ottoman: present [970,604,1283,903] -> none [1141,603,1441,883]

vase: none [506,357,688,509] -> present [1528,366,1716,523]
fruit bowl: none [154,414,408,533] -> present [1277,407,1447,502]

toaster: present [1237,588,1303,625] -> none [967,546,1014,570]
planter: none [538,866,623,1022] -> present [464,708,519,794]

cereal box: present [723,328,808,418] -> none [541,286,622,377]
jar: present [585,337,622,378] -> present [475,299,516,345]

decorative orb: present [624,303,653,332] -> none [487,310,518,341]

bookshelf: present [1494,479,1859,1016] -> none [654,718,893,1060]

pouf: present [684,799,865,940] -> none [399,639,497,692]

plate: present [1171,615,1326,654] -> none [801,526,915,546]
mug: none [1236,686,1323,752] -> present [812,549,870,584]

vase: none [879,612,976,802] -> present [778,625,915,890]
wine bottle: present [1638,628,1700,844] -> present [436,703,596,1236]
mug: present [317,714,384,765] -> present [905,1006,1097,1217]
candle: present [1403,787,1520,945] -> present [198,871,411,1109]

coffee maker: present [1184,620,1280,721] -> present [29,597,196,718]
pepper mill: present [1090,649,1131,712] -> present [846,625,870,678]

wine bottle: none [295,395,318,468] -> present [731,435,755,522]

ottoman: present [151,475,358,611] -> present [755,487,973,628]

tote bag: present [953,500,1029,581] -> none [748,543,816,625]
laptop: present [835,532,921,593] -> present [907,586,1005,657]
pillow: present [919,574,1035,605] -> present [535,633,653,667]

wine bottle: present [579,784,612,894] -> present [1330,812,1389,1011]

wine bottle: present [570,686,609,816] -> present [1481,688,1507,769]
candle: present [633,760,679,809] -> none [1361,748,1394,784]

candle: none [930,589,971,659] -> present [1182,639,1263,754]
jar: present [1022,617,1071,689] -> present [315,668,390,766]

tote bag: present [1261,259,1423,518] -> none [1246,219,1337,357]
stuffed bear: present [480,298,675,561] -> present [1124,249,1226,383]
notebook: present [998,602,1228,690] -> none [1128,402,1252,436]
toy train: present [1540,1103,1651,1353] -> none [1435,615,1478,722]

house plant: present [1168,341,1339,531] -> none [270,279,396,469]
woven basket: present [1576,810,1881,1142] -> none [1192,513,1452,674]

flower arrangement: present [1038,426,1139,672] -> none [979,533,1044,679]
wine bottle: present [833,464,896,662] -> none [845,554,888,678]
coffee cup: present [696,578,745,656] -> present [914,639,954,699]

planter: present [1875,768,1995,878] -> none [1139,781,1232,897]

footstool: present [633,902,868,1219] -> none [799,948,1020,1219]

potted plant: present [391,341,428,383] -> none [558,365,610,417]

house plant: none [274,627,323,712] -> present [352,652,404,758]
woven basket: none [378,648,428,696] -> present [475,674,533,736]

= = = = = = =

**REQUIRED WORK:** All of the material must appear again, exactly as given.

**RESPONSE:**
ottoman: present [970,604,1283,903] -> none [1141,603,1441,883]

vase: none [506,357,688,509] -> present [1528,366,1716,523]
fruit bowl: none [154,414,408,533] -> present [1277,407,1447,502]

toaster: present [1237,588,1303,625] -> none [967,546,1014,570]
planter: none [538,866,623,1022] -> present [464,708,519,794]

cereal box: present [723,328,808,418] -> none [541,286,622,377]
jar: present [585,337,622,378] -> present [475,299,516,345]

decorative orb: present [624,303,653,332] -> none [487,310,518,341]

bookshelf: present [1494,479,1859,1016] -> none [654,718,893,1060]

pouf: present [684,799,865,940] -> none [399,639,497,692]

plate: present [1171,615,1326,654] -> none [801,526,915,546]
mug: none [1236,686,1323,752] -> present [812,549,870,584]

vase: none [879,612,976,802] -> present [778,625,915,890]
wine bottle: present [1638,628,1700,844] -> present [436,703,596,1236]
mug: present [317,714,384,765] -> present [905,1006,1097,1217]
candle: present [1403,787,1520,945] -> present [198,871,411,1109]

coffee maker: present [1184,620,1280,721] -> present [29,597,196,718]
pepper mill: present [1090,649,1131,712] -> present [846,625,870,678]

wine bottle: none [295,395,318,468] -> present [731,435,755,522]

ottoman: present [151,475,358,611] -> present [755,487,973,628]

tote bag: present [953,500,1029,581] -> none [748,543,816,625]
laptop: present [835,532,921,593] -> present [907,586,1005,657]
pillow: present [919,574,1035,605] -> present [535,633,653,667]

wine bottle: present [579,784,612,894] -> present [1330,812,1389,1011]

wine bottle: present [570,686,609,816] -> present [1481,688,1507,769]
candle: present [633,760,679,809] -> none [1361,748,1394,784]

candle: none [930,589,971,659] -> present [1182,639,1263,754]
jar: present [1022,617,1071,689] -> present [315,668,390,766]

tote bag: present [1261,259,1423,518] -> none [1246,219,1337,357]
stuffed bear: present [480,298,675,561] -> present [1124,249,1226,383]
notebook: present [998,602,1228,690] -> none [1128,402,1252,436]
toy train: present [1540,1103,1651,1353] -> none [1435,615,1478,722]

house plant: present [1168,341,1339,531] -> none [270,279,396,469]
woven basket: present [1576,810,1881,1142] -> none [1192,513,1452,674]

flower arrangement: present [1038,426,1139,672] -> none [979,533,1044,679]
wine bottle: present [833,464,896,662] -> none [845,554,888,678]
coffee cup: present [696,578,745,656] -> present [914,639,954,699]

planter: present [1875,768,1995,878] -> none [1139,781,1232,897]

footstool: present [633,902,868,1219] -> none [799,948,1020,1219]

potted plant: present [391,341,428,383] -> none [558,365,610,417]

house plant: none [274,627,323,712] -> present [352,652,404,758]
woven basket: none [378,648,428,696] -> present [475,674,533,736]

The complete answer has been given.